Data shown:

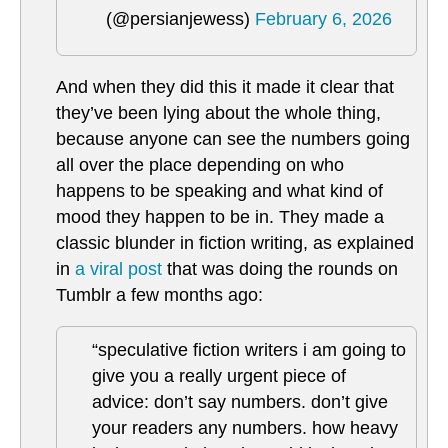
(@persianjewess)
February 6, 2026
And when they did this it made it clear that
they’ve been lying about the whole thing,
because anyone can see the numbers going
all over the place depending on who
happens to be speaking and what kind of
mood they happen to be in. They made a
classic blunder in fiction writing, as explained
in
a viral post
that was doing the rounds on
Tumblr a few months ago:
“speculative fiction writers i am going to
give you a really urgent piece of
advice: don’t say numbers. don’t give
your readers any numbers. how heavy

Work task: Copy the listing above word for word. Do not include the pictures.

Result:
(@persianjewess)
February 6, 2026
And when they did this it made it clear that
they’ve been lying about the whole thing,
because anyone can see the numbers going
all over the place depending on who
happens to be speaking and what kind of
mood they happen to be in. They made a
classic blunder in fiction writing, as explained
in
a viral post
that was doing the rounds on
Tumblr a few months ago:
“speculative fiction writers i am going to
give you a really urgent piece of
advice: don’t say numbers. don’t give
your readers any numbers. how heavy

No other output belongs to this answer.